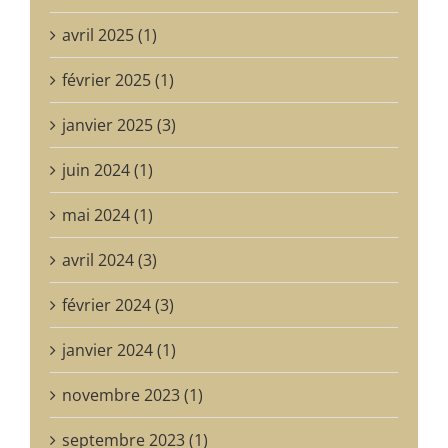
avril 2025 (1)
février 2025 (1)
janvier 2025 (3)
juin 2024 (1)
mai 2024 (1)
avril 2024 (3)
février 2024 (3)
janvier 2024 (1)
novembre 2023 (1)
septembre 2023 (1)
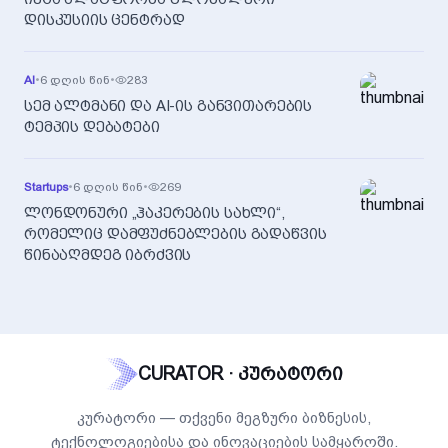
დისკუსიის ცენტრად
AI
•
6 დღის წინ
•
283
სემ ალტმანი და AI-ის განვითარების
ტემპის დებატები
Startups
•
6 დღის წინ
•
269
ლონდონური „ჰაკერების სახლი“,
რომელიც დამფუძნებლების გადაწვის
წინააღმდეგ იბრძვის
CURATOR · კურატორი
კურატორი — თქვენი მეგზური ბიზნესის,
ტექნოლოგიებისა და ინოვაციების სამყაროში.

----------

The answer must be an exact restatement of all the records, with no pictures included.

avril 2025 (1)
février 2025 (1)
janvier 2025 (3)
juin 2024 (1)
mai 2024 (1)
avril 2024 (3)
février 2024 (3)
janvier 2024 (1)
novembre 2023 (1)
septembre 2023 (1)
დისკუსიის ცენტრად
AI
•
6 დღის წინ
•
283
სემ ალტმანი და AI-ის განვითარების
ტემპის დებატები
Startups
•
6 დღის წინ
•
269
ლონდონური „ჰაკერების სახლი“,
რომელიც დამფუძნებლების გადაწვის
წინააღმდეგ იბრძვის
CURATOR · კურატორი
კურატორი — თქვენი მეგზური ბიზნესის,
ტექნოლოგიებისა და ინოვაციების სამყაროში.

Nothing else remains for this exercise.